HRA Assessment Calculation
HRA is a deduction from taxpayers’ gross income if they pay rent. Online salary HRA calculators are available for you to use to determine your HRA refund.
The HRA refund might also be calculated manually. Use the HRA calculator on the Income Tax India website. For example, if an employee has annual rental expenses above ₹10,00,000, the landlord’s PAN number must be included on their tax return.
An employee can claim rent benefits in line with Section 80GG or the HRA exemption section.

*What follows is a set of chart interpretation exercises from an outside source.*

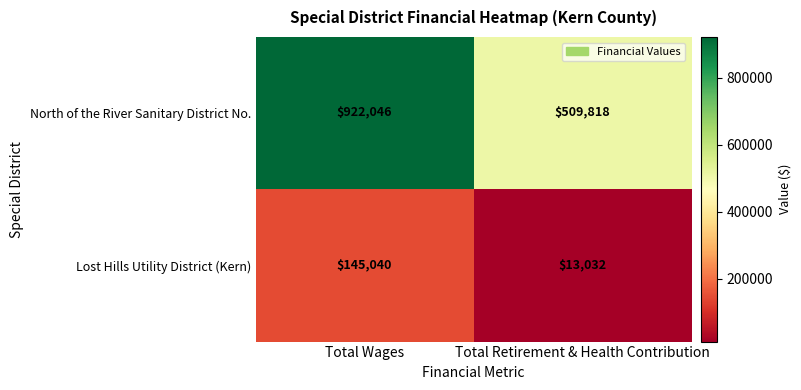

What is the total value across all series at Total Wages?

1067086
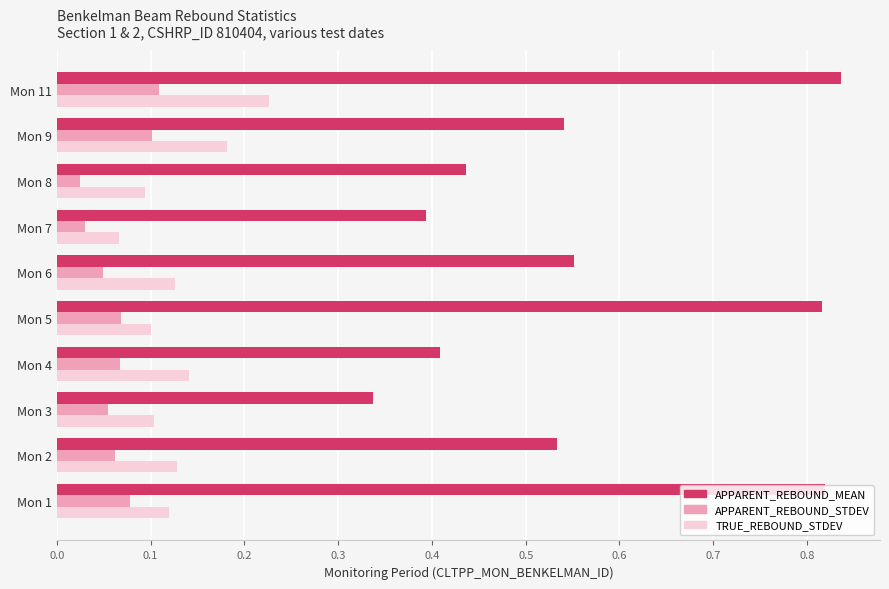

At how many categories does at least one series exceed 0?

10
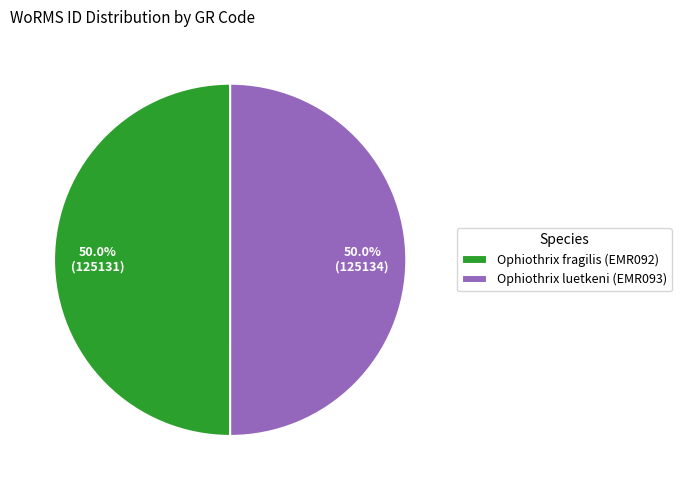

Combined, do Ophiothrix fragilis (EMR092) and Ophiothrix luetkeni (EMR093) account for over 50%?

Yes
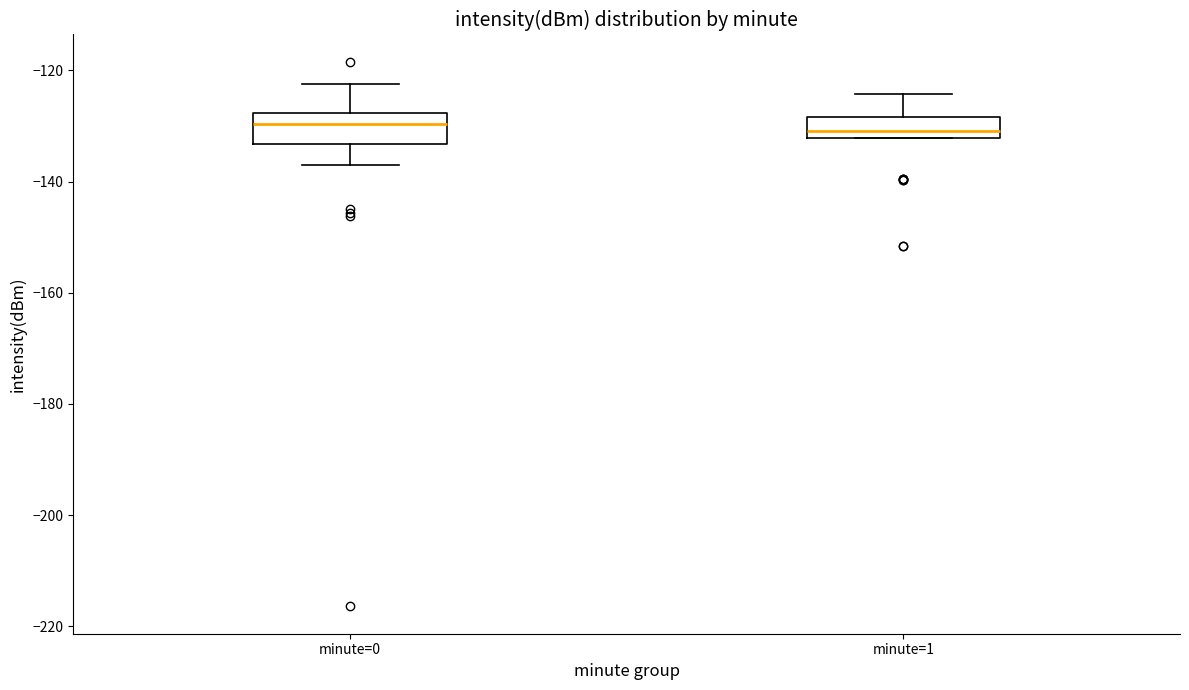

Reading left to right, transcribe this box plot: for each box, give where its median line is, the range the box spans, and where its two whiskers end, as read against the y-axis. The values are not printed on the chart, so give them approximately, as read against the axis.

minute=0: median -130, box -134 to -128, whiskers -136 to -122
minute=1: median -130, box -132 to -128, whiskers -132 to -124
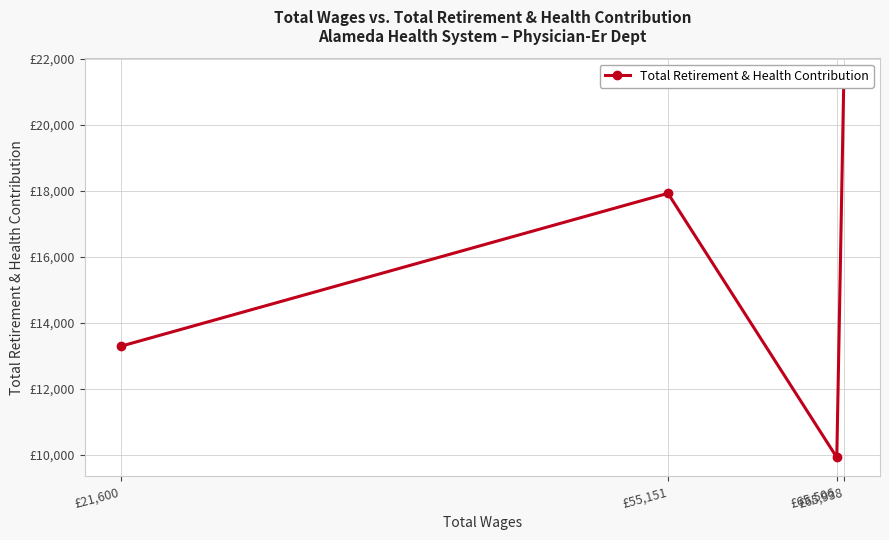

What is the difference between the maximum and second lowest values?

8143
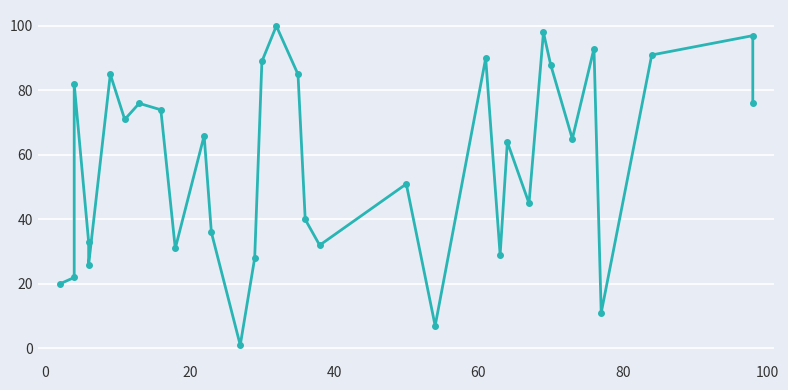

Reading right to left, list all the values displayed in this chart.

76	97	91	11	93	65	88	98	45	64	29	90	7	51	32	40	85	100	89	28	1	36	66	31	74	76	71	85	26	33	82	22	20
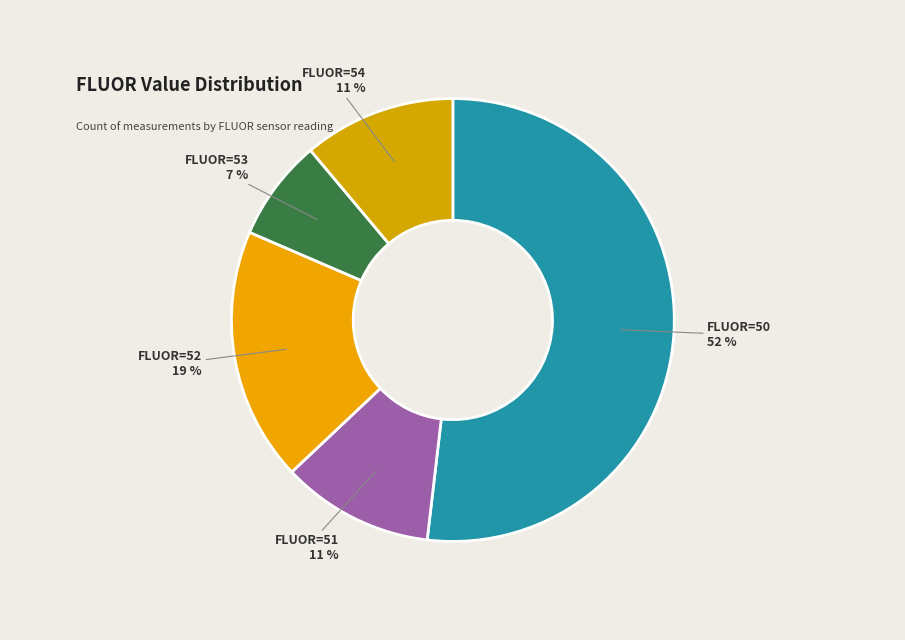

Count the number of slices in the pie.

5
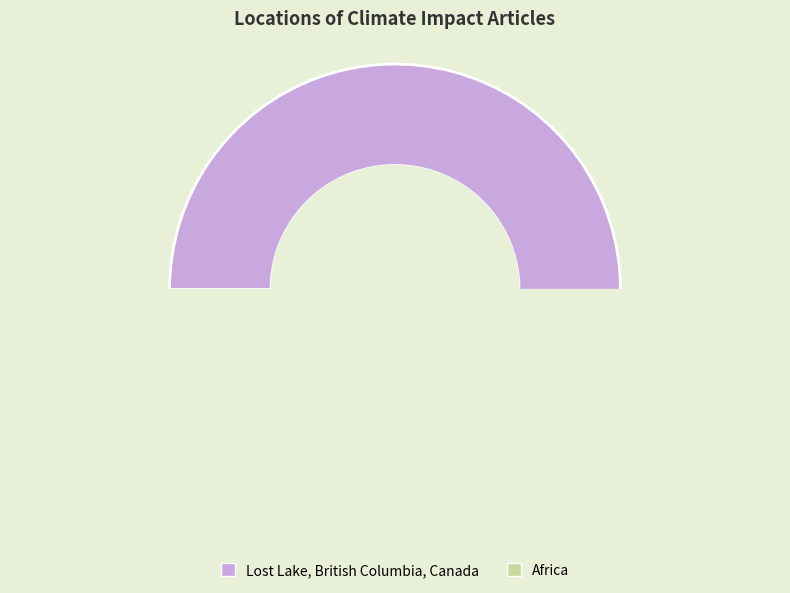

To the nearest percent, what portion does Africa represent?

22%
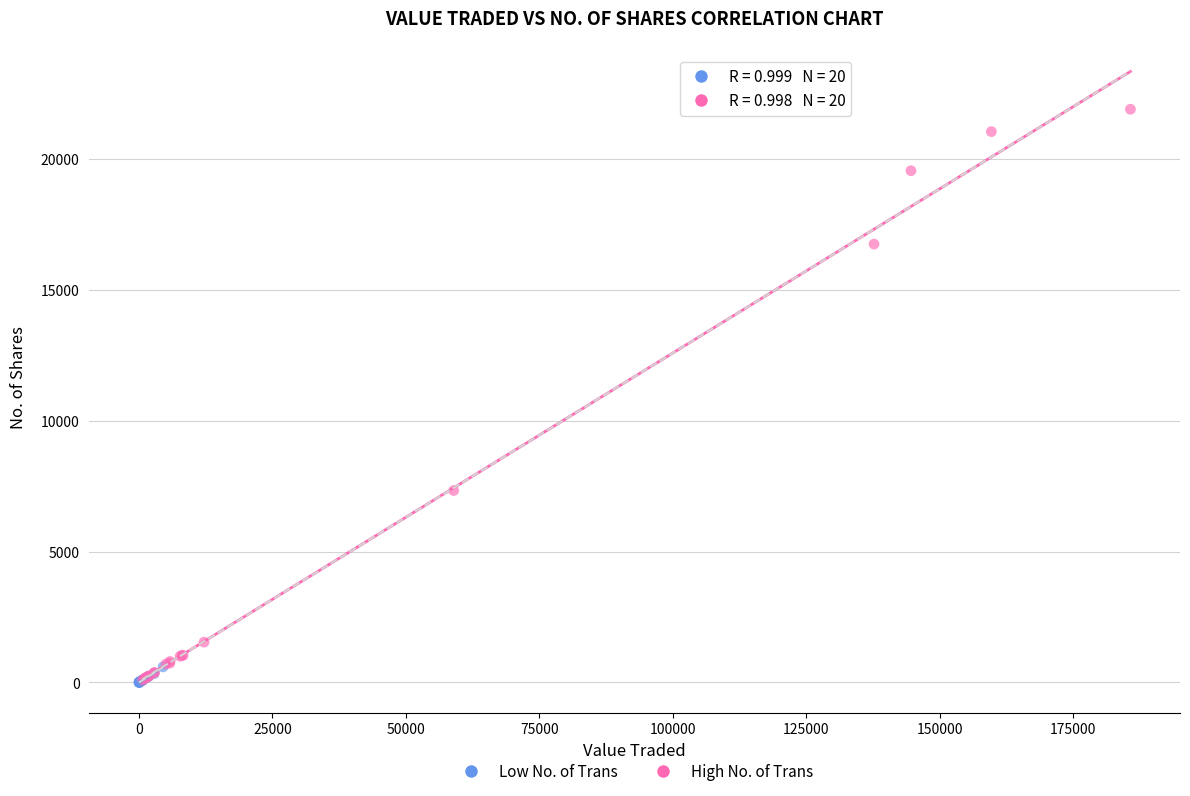

What are all the series names shown in the legend?

Low No. of Trans, High No. of Trans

This is possible if they are paying rent costs but don’t get HRA as part of their compensation or pay rent without any income.
Considerations for HRA Deductions
The following factors should be considered for HRA deductions:
- If you file jointly and pay your spouse’s rent, you cannot take advantage of the HRA exemption.
- You may still benefit from the tax-free HRA status if you have a mortgage.
- If you pay your rent to your parents and have a receipt, you may apply for a house rent allowance.
- For tenants with an annual income above Rs.11,00,000, the PAN number of the tenant’s landlord is required.
- In the case of a non-resident Indian landlord, 30% of the rent must be withheld as TDS (Tax Deducted at Source).
Local Housing Allowance and Housing Rent Subsidy
Employees in tier-1 or metro regions may be eligible for a City Compensatory Allowance (CCA) from their employer. Workers at Tier-2 locations may be eligible for CCA under certain conditions. It’s not only based on a person’s starting wage but also on their position and pay scale. In other words, HRA is different in every city. An employee in Mumbai, for instance, would get more pay than their counterpart in Delhi.
A City Compensatory Allowance (CCA) in addition to their House Rent Allowance (HRA), helps pay the higher cost of living associated with rented accommodation. Regarding taxes, CCA benefits are completely tax-free, whereas HRA recipients may deduct up to Rs1,000,000 from their income.
Proof of Payment for HRA Exemption
You must show your rent receipt to the tax office to claim a break. You should save a copy of the lease and the license agreement, as well as any utility bills, letters to the cooperative organization, etc., that pertain to the tenancy. A house rent allowance is a tax deduction for money spent on housing that is exempt from taxation under Section 80GG of the Income Tax Act.
Suppose a worker has previously claimed a deduction for HRA contributions under another section of the Income Tax Act. In that case, the HRA exemption will not apply. Those who do not qualify for the house rent allowance but are still eligible for the HRA may deduct mortgage interest and other related costs under Section 80GG.
Constraints Expanded Upon Linked to Article 80 GG
Housing unit exemptions are only available to HUFs and individuals. Rent costs are deductible for self-employed and wage earners who don’t have any tax breaks available under Section 10. (13A).
The HUF of which the worker is a member does not own the residence where the worker is engaged in business, nor does the HUF own any of the worker’s dependents. Section 80 GG deductions did not also claim any other rental homes they use as their primary residence. All self-declarations for deductions under Section 80 GG must be filed using Form 10-BA. The applicant must provide evidence in the form showing they are eligible.
You may keep claiming HRA only if you opt for the old tax scheme. Remember that under the new tax legislation, you won’t be able to take advantage of any HRA exemption, except for small NPS payments (up to Rs. 50,000) and mortgage interest (up to Rs. 2 lakhs). As a result, if you are currently renting and have a house loan, you should not be shy about taking advantage of the double tax benefits.